DESCRIPTION OF THE TASK> Beginning with the line containing "17 867 04 01" and ending at the last line of the data, set down every line exactly, leaving out all pictures.

PROVIDED DATA>
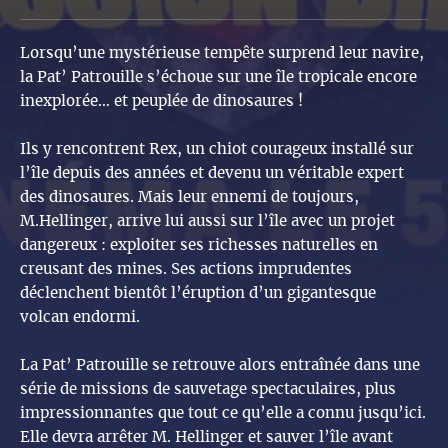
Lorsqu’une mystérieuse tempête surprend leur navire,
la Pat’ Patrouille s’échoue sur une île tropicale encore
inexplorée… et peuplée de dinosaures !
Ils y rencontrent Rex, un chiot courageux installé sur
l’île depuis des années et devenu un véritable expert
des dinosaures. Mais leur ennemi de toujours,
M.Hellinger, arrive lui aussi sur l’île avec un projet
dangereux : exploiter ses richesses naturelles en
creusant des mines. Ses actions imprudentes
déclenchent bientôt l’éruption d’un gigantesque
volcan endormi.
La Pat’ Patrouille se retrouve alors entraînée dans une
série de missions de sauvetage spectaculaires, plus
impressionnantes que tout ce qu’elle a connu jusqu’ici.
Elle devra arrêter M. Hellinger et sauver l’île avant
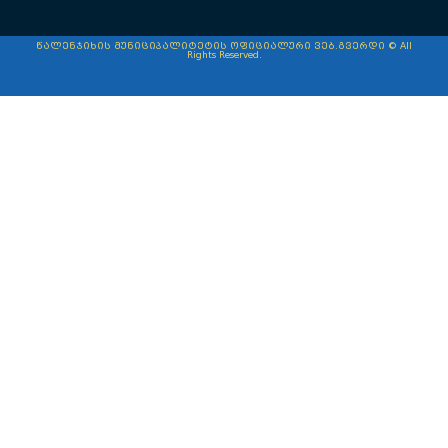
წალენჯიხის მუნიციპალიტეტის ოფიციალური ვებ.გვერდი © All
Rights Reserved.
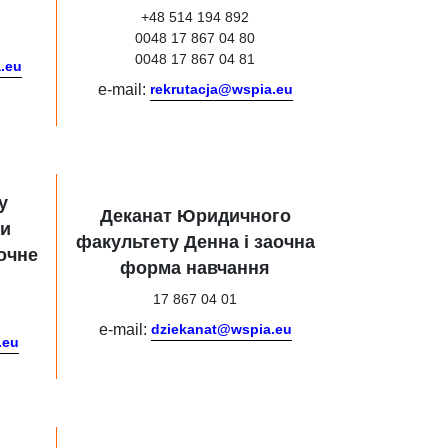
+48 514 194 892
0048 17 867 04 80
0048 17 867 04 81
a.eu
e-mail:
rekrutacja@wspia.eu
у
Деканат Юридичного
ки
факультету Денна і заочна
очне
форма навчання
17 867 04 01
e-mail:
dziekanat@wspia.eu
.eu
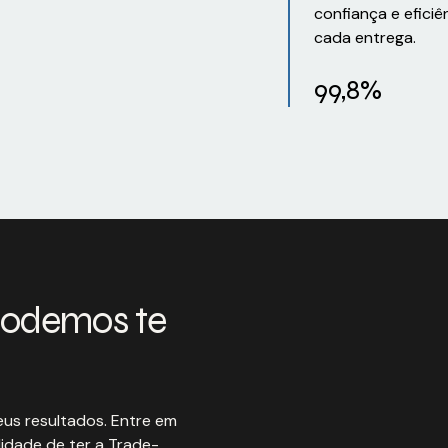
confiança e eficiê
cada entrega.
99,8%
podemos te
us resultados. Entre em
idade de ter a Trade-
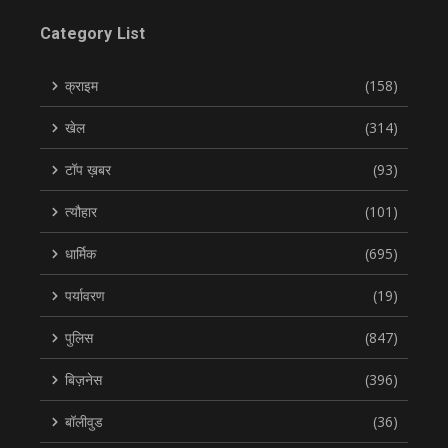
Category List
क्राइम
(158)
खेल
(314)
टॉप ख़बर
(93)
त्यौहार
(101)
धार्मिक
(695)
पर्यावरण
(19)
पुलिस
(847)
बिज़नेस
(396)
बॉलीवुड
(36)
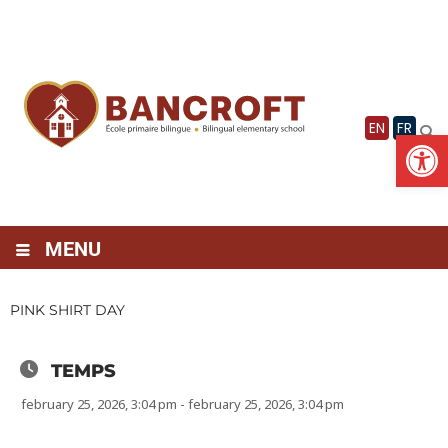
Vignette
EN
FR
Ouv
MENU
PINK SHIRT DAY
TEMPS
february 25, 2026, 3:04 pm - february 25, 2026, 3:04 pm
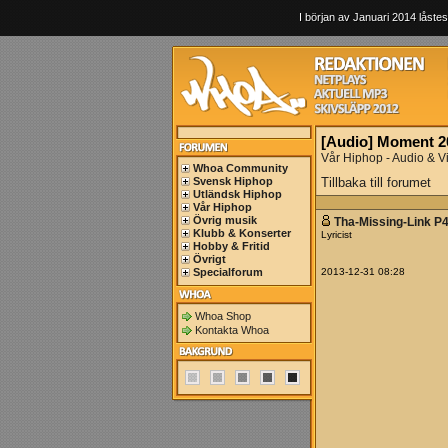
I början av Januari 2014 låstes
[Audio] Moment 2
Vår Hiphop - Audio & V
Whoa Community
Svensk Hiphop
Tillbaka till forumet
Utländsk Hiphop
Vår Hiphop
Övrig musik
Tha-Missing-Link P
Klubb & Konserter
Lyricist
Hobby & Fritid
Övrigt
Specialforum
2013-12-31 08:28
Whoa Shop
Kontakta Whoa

SOLUTION TO THIS PROBLEM>
17 867 04 01
e-mail:
dziekanat@wspia.eu
.eu
confiança e eficiê
cada entrega.
99,8%
podemos te
us resultados. Entre em
idade de ter a Trade-
Category List
क्राइम
(158)
खेल
(314)
टॉप ख़बर
(93)
त्यौहार
(101)
धार्मिक
(695)
पर्यावरण
(19)
पुलिस
(847)
बिज़नेस
(396)
बॉलीवुड
(36)
Vignette
EN
FR
Ouv
MENU
PINK SHIRT DAY
TEMPS
february 25, 2026, 3:04 pm - february 25, 2026, 3:04 pm
I början av Januari 2014 låstes
[Audio] Moment 2
Vår Hiphop - Audio & V
Whoa Community
Svensk Hiphop
Tillbaka till forumet
Utländsk Hiphop
Vår Hiphop
Övrig musik
Tha-Missing-Link P
Klubb & Konserter
Lyricist
Hobby & Fritid
Övrigt
Specialforum
2013-12-31 08:28
Whoa Shop
Kontakta Whoa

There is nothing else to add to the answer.